HDF5.jl
HDF5.jl copied to clipboard
Loading (parts of) HDF5 datasets into existing arrays?
From what I can see, there's currently no easy way to load an HDF5 dataset (or parts of it) into an existing array (to avoid memory allocation/ GC costs, esp. in multi-threaded applications). We could provide methods for setindex!
and view
to support for something like
target[:] = ds
and (to read a fragment of a DS into a fragment of an array)
target[a:b, ...] = view(ds, c:d, ...)
Something like
similar(::Type{Array}, ds::HDF5Dataset)
might also come in handy in that context.
Many data sets (e.g. Unchunked, uncompressed ones) will be memory mapped, in which case the OS is already providing a view of the data on disk.

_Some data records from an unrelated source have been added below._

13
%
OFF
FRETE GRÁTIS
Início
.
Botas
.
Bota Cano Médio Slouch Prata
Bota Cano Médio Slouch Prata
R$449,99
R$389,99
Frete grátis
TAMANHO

Still, something to cover the general case would be awesome.
Many data sets (e.g. Unchunked, uncompressed ones) will be memory mapped
Sure - but I'll have to deal with large files with chunked and compressed datasets quite often (and therefore, have to process them out-of-core, in chunks). If people are fine with the proposal above, I can implement it and do a PR. I just wanted to gauge acceptance, first.

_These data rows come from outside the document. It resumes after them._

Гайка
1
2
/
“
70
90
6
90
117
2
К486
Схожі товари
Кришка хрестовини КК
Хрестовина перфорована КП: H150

It seems very reasonable to me. Perhaps an AbstractArray
type which is the full view of the dataset, and use e.g. SubArray
for subsets/views thereof?
If you need to keep track of which chunk you're working on, but still read only small chunks (i.e., never have the "full view" available), then an OffsetArray
is handy:
function read_chunk!(buf, ds, inds...)
buf[:] = view(ds, inds...)
OffsetArray(buf, inds)
end
... then an OffsetArray is handy
Thanks, Tim, that could indeed come in very useful. To what extent are arrays with not-one-based indexing are supported by Base and common packages, currently?